-- How to complete this task --
For the records that follow, please set down exactly the lines between the one holding "tuberculose, en visite" and the one holding "Hallouin (26')", inclusive, and only those.

Items listed in a dataset:
----

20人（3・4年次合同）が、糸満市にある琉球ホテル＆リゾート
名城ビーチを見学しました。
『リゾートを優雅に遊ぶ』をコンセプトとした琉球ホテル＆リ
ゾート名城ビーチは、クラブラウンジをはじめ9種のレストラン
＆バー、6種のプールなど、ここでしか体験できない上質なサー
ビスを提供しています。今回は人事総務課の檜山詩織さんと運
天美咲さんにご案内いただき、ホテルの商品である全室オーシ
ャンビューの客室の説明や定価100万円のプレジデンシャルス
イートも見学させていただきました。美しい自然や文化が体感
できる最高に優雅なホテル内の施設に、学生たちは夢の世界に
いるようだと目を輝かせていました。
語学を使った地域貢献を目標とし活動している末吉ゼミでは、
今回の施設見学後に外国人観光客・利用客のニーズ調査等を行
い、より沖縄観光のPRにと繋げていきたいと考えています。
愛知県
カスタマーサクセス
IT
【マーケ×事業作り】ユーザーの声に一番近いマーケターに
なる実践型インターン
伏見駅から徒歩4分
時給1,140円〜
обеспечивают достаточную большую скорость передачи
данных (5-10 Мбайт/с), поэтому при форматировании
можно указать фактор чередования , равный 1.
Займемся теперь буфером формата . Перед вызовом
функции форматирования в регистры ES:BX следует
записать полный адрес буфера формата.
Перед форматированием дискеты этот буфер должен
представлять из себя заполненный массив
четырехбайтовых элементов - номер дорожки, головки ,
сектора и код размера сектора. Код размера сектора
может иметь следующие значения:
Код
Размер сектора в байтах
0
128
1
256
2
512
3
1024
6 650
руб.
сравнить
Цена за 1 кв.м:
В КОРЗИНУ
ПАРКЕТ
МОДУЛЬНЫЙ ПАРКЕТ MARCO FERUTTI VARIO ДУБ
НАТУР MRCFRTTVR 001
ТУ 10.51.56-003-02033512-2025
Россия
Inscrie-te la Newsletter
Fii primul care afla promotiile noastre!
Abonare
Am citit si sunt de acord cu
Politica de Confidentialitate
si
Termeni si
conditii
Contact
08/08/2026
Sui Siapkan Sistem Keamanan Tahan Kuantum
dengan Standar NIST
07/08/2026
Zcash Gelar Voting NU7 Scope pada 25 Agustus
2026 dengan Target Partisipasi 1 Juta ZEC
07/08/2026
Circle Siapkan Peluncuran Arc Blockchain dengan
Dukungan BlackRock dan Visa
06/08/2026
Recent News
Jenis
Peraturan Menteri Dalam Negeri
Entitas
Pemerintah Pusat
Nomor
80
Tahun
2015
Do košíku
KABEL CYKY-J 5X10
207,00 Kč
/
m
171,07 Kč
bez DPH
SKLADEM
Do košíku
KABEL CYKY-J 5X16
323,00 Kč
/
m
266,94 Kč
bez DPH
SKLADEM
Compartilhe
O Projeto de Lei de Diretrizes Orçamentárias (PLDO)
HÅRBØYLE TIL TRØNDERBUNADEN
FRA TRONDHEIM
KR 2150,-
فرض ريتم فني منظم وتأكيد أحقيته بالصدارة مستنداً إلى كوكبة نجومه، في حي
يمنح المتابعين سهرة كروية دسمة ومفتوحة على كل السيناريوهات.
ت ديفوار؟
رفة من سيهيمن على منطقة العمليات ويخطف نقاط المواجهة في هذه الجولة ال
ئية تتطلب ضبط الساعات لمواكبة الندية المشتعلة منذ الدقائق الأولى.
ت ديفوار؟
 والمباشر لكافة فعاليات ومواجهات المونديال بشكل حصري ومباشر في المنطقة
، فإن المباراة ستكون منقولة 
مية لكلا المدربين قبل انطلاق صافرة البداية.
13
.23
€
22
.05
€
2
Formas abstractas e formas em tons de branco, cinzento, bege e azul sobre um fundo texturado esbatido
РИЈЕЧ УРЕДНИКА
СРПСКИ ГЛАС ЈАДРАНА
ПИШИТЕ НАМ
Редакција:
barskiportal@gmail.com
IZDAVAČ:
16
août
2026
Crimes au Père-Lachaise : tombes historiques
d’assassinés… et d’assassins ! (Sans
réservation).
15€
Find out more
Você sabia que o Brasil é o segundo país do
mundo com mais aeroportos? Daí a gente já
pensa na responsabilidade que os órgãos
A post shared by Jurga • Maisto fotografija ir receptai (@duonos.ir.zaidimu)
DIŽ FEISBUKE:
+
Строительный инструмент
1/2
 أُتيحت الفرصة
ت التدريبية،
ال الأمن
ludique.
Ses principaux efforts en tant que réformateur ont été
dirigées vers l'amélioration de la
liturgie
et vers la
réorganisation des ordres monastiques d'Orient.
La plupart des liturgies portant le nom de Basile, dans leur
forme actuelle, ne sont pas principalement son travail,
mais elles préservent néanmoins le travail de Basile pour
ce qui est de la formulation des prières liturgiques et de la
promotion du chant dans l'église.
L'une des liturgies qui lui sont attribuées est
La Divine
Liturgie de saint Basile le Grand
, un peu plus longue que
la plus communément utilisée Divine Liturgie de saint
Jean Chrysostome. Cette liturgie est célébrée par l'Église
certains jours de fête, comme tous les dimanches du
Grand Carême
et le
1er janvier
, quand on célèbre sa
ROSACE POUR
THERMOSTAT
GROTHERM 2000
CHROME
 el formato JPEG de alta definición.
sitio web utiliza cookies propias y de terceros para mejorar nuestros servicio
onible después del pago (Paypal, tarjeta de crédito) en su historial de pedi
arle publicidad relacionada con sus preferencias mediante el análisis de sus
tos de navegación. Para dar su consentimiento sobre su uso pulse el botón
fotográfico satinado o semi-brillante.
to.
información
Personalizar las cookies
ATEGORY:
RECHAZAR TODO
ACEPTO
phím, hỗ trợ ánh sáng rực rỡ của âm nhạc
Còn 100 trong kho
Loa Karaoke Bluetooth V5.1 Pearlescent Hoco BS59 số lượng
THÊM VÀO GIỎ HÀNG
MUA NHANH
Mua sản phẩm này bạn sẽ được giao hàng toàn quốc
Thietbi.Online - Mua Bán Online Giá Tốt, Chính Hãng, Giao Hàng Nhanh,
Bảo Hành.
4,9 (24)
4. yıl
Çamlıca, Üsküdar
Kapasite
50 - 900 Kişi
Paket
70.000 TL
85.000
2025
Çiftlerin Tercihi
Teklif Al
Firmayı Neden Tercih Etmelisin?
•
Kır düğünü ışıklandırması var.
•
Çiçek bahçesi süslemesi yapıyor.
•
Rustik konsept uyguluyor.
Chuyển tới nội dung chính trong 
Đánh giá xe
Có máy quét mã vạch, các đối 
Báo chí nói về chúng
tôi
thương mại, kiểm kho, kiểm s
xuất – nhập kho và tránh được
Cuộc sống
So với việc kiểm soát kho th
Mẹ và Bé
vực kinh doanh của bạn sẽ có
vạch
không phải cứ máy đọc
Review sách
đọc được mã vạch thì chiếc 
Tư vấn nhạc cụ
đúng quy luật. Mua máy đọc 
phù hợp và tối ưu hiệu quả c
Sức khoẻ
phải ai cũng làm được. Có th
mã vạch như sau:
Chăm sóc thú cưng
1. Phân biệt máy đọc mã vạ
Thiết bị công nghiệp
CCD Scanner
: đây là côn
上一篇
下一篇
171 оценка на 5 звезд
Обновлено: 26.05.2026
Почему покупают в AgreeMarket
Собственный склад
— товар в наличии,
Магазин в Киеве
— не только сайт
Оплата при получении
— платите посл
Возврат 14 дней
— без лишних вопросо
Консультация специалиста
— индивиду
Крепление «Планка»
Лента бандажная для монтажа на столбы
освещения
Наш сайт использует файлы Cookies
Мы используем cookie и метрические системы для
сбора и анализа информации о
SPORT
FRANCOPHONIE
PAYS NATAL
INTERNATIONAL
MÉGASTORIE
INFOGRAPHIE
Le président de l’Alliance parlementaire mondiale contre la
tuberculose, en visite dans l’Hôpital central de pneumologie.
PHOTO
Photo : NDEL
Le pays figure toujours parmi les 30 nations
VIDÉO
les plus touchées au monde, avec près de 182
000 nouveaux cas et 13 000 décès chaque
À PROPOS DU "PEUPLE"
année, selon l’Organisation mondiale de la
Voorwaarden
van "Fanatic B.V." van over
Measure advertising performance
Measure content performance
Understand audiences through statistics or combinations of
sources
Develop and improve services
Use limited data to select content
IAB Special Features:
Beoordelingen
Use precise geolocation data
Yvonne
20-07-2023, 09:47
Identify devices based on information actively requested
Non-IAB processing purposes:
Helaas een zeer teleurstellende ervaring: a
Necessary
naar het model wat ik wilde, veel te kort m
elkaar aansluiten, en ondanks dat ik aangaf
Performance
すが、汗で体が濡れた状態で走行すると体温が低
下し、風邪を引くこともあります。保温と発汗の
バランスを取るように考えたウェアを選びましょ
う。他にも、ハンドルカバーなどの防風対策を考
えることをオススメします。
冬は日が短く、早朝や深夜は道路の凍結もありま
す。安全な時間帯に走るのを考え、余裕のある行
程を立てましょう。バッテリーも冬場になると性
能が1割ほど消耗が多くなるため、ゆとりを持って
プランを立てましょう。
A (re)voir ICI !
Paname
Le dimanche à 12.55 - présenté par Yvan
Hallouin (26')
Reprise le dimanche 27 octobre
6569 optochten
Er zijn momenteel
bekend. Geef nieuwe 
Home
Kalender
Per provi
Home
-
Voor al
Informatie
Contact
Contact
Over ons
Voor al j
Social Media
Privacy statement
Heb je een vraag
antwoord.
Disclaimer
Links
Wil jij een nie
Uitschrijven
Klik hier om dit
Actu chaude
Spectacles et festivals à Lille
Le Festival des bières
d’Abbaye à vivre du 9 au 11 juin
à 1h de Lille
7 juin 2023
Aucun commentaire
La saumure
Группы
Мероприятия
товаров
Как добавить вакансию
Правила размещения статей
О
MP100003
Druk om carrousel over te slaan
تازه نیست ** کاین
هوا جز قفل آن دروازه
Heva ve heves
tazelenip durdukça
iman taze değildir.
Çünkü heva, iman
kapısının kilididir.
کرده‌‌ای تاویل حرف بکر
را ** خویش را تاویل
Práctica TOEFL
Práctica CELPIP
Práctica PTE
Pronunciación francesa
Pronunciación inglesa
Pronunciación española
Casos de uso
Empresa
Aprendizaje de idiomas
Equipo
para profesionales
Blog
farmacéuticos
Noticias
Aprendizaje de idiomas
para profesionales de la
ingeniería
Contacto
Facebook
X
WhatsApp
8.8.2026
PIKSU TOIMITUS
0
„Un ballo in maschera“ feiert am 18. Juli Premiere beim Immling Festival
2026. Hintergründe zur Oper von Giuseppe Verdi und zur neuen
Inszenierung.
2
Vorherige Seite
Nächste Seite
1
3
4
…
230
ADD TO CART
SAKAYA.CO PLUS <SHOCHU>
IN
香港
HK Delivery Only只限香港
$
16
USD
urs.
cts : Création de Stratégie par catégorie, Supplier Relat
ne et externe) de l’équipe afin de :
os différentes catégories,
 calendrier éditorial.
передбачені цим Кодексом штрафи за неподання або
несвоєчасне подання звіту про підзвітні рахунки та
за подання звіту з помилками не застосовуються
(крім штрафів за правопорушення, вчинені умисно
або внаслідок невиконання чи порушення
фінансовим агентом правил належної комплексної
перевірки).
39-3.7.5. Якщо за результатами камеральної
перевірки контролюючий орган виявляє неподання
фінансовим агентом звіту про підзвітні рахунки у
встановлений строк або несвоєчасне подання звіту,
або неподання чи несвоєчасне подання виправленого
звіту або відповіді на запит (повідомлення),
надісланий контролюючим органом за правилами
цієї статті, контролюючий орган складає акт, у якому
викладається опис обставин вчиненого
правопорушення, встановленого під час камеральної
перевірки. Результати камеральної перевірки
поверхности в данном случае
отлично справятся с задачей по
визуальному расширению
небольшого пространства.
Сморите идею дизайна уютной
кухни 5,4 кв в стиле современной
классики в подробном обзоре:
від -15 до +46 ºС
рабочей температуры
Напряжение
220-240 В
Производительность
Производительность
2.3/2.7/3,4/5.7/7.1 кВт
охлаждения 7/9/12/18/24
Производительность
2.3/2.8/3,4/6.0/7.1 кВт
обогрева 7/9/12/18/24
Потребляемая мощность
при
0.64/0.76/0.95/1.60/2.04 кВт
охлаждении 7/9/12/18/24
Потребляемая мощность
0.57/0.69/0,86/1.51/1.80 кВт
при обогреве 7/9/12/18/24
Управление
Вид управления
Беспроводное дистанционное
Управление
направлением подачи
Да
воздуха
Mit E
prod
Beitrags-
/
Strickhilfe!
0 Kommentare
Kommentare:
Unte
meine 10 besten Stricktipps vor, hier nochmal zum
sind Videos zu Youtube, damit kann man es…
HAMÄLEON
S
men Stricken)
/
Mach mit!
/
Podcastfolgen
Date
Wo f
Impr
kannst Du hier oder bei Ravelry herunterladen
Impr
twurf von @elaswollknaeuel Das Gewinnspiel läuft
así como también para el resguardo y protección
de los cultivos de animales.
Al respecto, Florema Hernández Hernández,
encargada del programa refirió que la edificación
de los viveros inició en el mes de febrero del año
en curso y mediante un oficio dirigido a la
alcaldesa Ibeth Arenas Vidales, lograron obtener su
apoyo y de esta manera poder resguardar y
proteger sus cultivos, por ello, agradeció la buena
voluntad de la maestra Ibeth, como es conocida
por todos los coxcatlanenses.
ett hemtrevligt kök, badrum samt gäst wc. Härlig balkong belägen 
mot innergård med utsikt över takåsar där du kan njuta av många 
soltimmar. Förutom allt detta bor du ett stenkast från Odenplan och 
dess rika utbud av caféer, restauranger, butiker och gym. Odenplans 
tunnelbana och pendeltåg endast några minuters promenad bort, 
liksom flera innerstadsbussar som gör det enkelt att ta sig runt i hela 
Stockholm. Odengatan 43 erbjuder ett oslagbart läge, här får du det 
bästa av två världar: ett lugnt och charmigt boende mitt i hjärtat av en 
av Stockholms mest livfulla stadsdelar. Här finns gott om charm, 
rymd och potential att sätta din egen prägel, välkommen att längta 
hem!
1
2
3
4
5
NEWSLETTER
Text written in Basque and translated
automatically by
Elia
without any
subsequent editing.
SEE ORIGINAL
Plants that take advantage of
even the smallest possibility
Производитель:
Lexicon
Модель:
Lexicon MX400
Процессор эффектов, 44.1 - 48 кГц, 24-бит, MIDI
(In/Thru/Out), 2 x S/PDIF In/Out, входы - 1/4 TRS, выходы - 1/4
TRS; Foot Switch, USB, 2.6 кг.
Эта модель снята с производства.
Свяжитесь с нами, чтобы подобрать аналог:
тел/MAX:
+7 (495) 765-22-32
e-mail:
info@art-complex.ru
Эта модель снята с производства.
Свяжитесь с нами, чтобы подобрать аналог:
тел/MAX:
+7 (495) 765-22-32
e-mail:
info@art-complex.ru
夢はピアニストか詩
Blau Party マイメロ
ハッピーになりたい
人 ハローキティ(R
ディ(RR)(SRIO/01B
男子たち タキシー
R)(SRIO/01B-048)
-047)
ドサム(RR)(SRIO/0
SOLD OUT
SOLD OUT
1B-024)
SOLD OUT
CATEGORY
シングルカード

----

-- Your solution --
tuberculose, en visite dans l’Hôpital central de pneumologie.
PHOTO
Photo : NDEL
Le pays figure toujours parmi les 30 nations
VIDÉO
les plus touchées au monde, avec près de 182
000 nouveaux cas et 13 000 décès chaque
À PROPOS DU "PEUPLE"
année, selon l’Organisation mondiale de la
Voorwaarden
van "Fanatic B.V." van over
Measure advertising performance
Measure content performance
Understand audiences through statistics or combinations of
sources
Develop and improve services
Use limited data to select content
IAB Special Features:
Beoordelingen
Use precise geolocation data
Yvonne
20-07-2023, 09:47
Identify devices based on information actively requested
Non-IAB processing purposes:
Helaas een zeer teleurstellende ervaring: a
Necessary
naar het model wat ik wilde, veel te kort m
elkaar aansluiten, en ondanks dat ik aangaf
Performance
すが、汗で体が濡れた状態で走行すると体温が低
下し、風邪を引くこともあります。保温と発汗の
バランスを取るように考えたウェアを選びましょ
う。他にも、ハンドルカバーなどの防風対策を考
えることをオススメします。
冬は日が短く、早朝や深夜は道路の凍結もありま
す。安全な時間帯に走るのを考え、余裕のある行
程を立てましょう。バッテリーも冬場になると性
能が1割ほど消耗が多くなるため、ゆとりを持って
プランを立てましょう。
A (re)voir ICI !
Paname
Le dimanche à 12.55 - présenté par Yvan
Hallouin (26')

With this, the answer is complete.